Above Pelham Bay Park, but below the Westchester line, a street called Park Lane abuts the park. It’s bisected by the New England Thruway. Why surveyors chose to place the Bronx line above Park Lane, not at the Pelham Bay Park line, is a mystery.
In an unusual geographical quirk, several roads radiate north from Park Drive–all of them having just a few yards in the Bronx and the rest in Westchester County.
One of them, Split Rock Road, used to continue south and was an important colonial path.

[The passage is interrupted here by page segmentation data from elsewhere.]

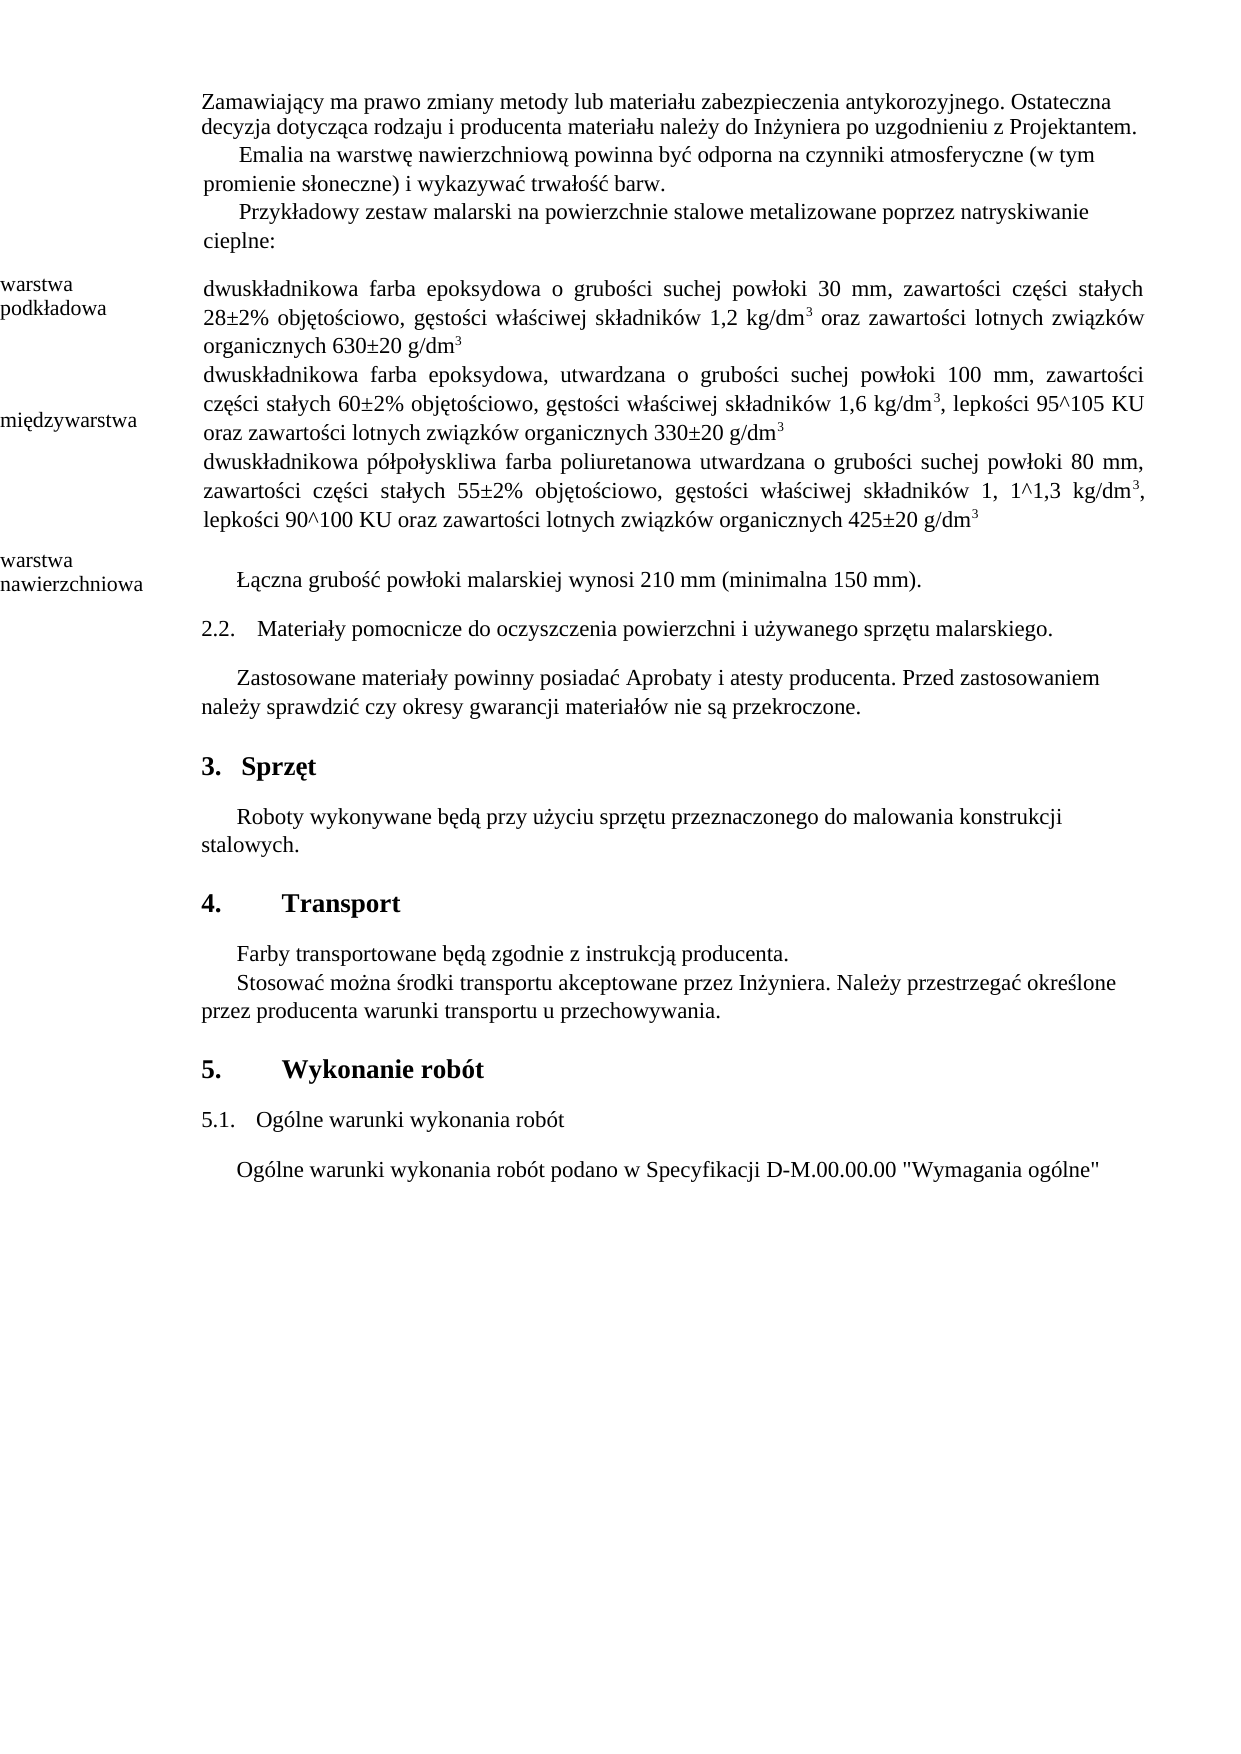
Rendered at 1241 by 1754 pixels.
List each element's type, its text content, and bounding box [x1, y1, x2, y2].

list Materiały pomocnicze do oczyszczenia powierzchni i używanego sprzętu malarskiego. [201, 618, 1147, 641]
text Roboty wykonywane będą przy użyciu sprzętu przeznaczonego do malowania konstrukcji stalowych. [201, 801, 1147, 858]
list Wykonanie robót [201, 1057, 1147, 1084]
text Ogólne warunki wykonania robót podano w Specyfikacji D-M.00.00.00 "Wymagania ogólne" [201, 1154, 1147, 1183]
list Transport [201, 891, 1147, 918]
text podkładowa [0, 298, 174, 319]
text dwuskładnikowa półpołyskliwa farba poliuretanowa utwardzana o grubości suchej powłoki 80 mm, zawartości części stałych 55±2% objętościowo, gęstości właściwej składników 1, 1^1,3 kg/dm3, lepkości 90^100 KU oraz zawartości lotnych związków organicznych 425±20 g/dm3 [203, 447, 1145, 533]
text Emalia na warstwę nawierzchniową powinna być odporna na czynniki atmosferyczne (w tym promienie słoneczne) i wykazywać trwałość barw. [203, 140, 1145, 197]
list Ogólne warunki wykonania robót [201, 1109, 1147, 1132]
text warstwa [0, 549, 174, 571]
text Łączna grubość powłoki malarskiej wynosi 210 mm (minimalna 150 mm). [201, 569, 1147, 592]
text dwuskładnikowa farba epoksydowa, utwardzana o grubości suchej powłoki 100 mm, zawartości części stałych 60±2% objętościowo, gęstości właściwej składników 1,6 kg/dm3, lepkości 95^105 KU oraz zawartości lotnych związków organicznych 330±20 g/dm3 [203, 360, 1145, 447]
text Zastosowane materiały powinny posiadać Aprobaty i atesty producenta. Przed zastosowaniem należy sprawdzić czy okresy gwarancji materiałów nie są przekroczone. [201, 662, 1147, 720]
text warstwa [0, 273, 174, 295]
text Stosować można środki transportu akceptowane przez Inżyniera. Należy przestrzegać określone przez producenta warunki transportu u przechowywania. [201, 967, 1147, 1024]
text nawierzchniowa [0, 574, 174, 596]
text Zamawiający ma prawo zmiany metody lub materiału zabezpieczenia antykorozyjnego. Ostateczna decyzja dotycząca rodzaju i producenta materiału należy do Inżyniera po uzgodnieniu z Projektantem. [201, 89, 1145, 140]
text dwuskładnikowa farba epoksydowa o grubości suchej powłoki 30 mm, zawartości części stałych 28±2% objętościowo, gęstości właściwej składników 1,2 kg/dm3 oraz zawartości lotnych związków organicznych 630±20 g/dm3 [203, 273, 1145, 360]
text Farby transportowane będą zgodnie z instrukcją producenta. [201, 939, 1147, 967]
text Przykładowy zestaw malarski na powierzchnie stalowe metalizowane poprzez natryskiwanie cieplne: [203, 197, 1145, 254]
list Sprzęt [201, 753, 1147, 780]
text międzywarstwa [0, 409, 174, 431]
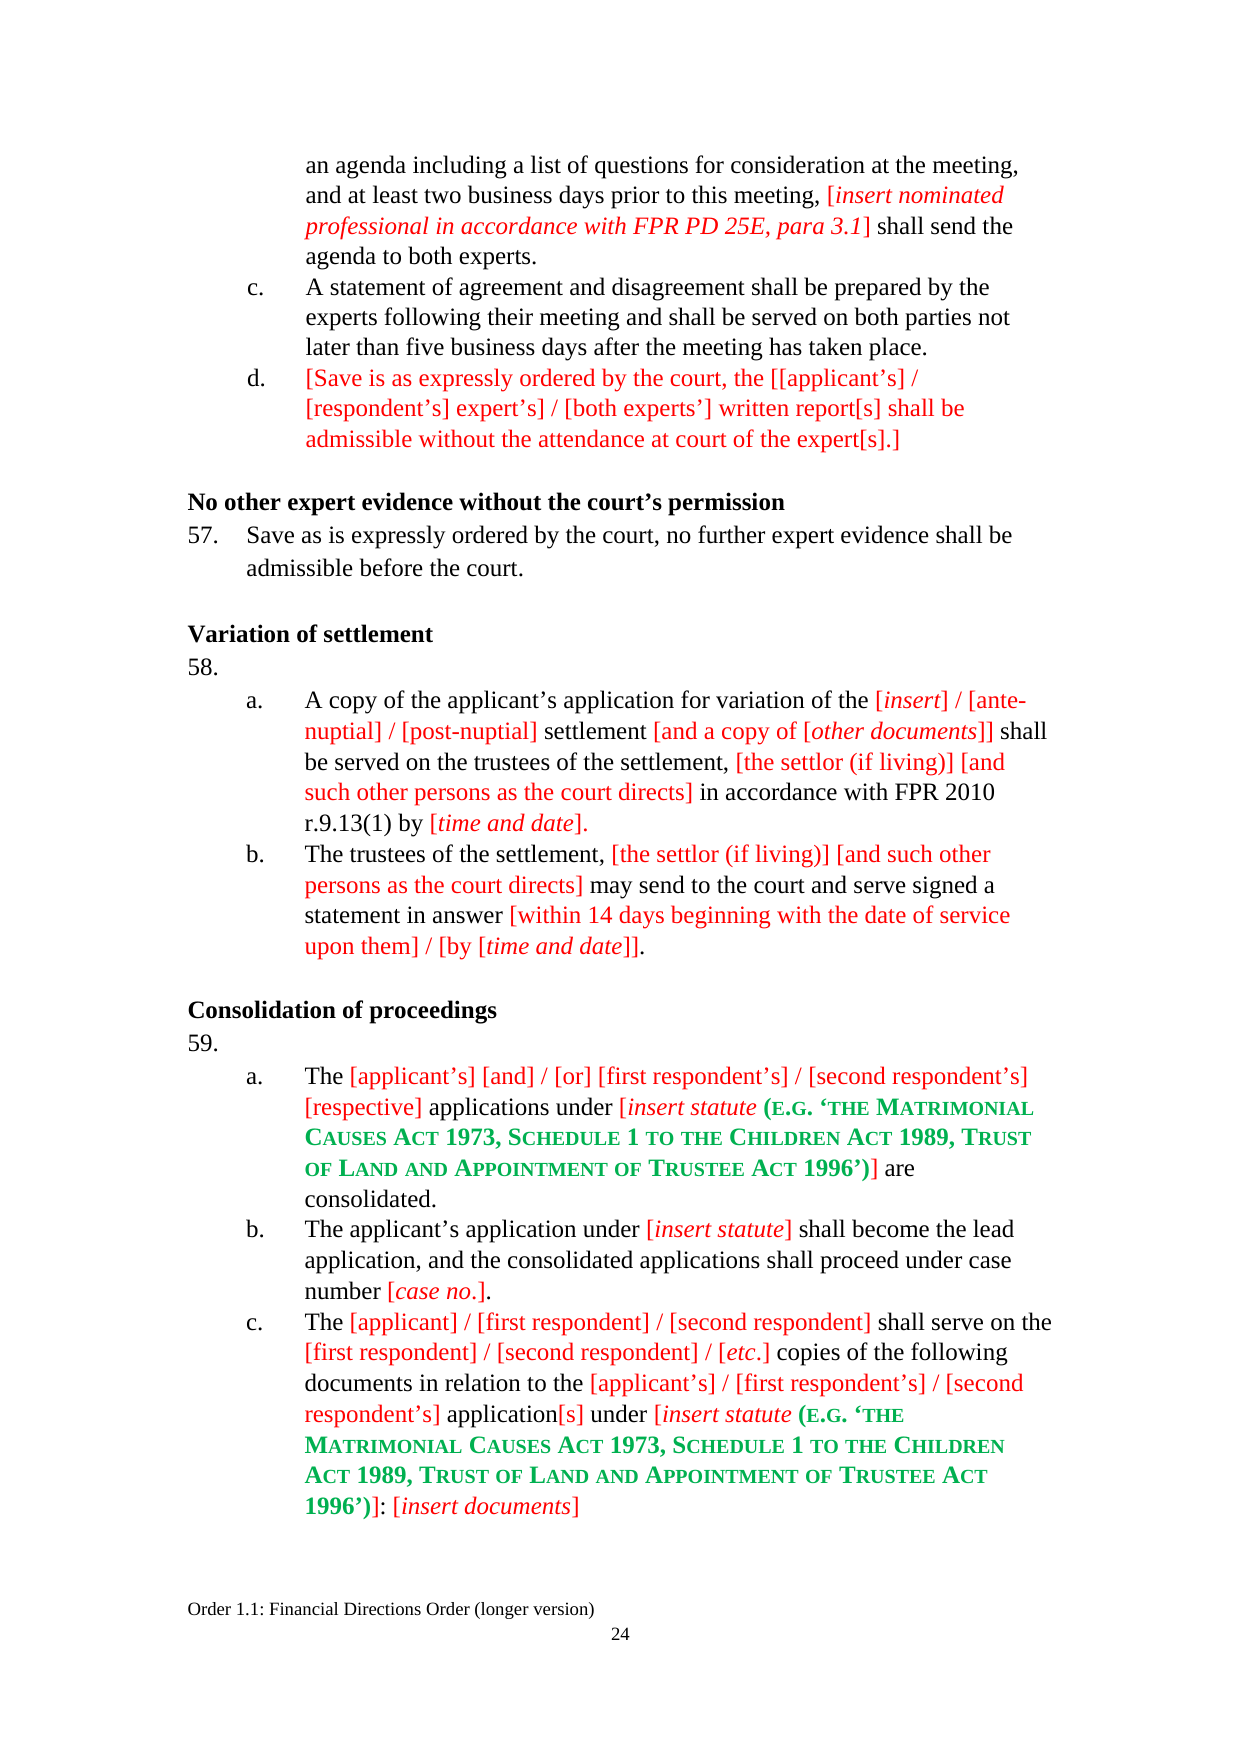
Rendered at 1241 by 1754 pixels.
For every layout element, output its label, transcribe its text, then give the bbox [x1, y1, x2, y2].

From John McNamara’s History in Asphalt:
The colonial lane crossed the lands of the Pell family and passed a landmark known as the Split Rock overlooking the Hutchinson River. During the Revolutionary War, Colonel John Glover’s small forces took advantage of the stone walls that lined the sides of the road. From their positions, the Americans slowed down the advance of the British and Hessian troops in October 1776.
The road is now inside the Split Rock golf course of Pelham Bay Park and is not used for vehicular traffic.
But what about Split Rock itself?
It’s still there…thanks to Bronx historian Theodore Kazimiroff (who the section of Southern Blvd. in the Bronx Botanical Gardens was renamed for).
In 1958 the New England Thruway was built. It threatened Split Rock since the boulder would have to be dynamited to push the road through.
Kazimiroff got the engineers to move the Thruway a few feet north and the rock was spared.
Split Rock stands near the New England Thruway where it meets the Hutch.
Photo: Donald Gilligan
So what’s the significance?
Pioneer settler Anne Hutchinson’s farm was located just over the river; peering in the ‘split’ would enable you to see its site (in the winter when there’s less foliage).
Anne Hutchinson, a religious dissenter in 1600’s Massachusetts against the restrictive Puritans, was banished from the Bay Colony and settled in this area of what would become The Bronx.
The end of the story is not a happy one; Anne Hutchinson was killed by Indians in 1643.
Sources:
History In Asphalt, The Origin of Bronx Street and Place Names, John McNamara, Bronx Historical Society 1991. Available from the Bronx Historical Society.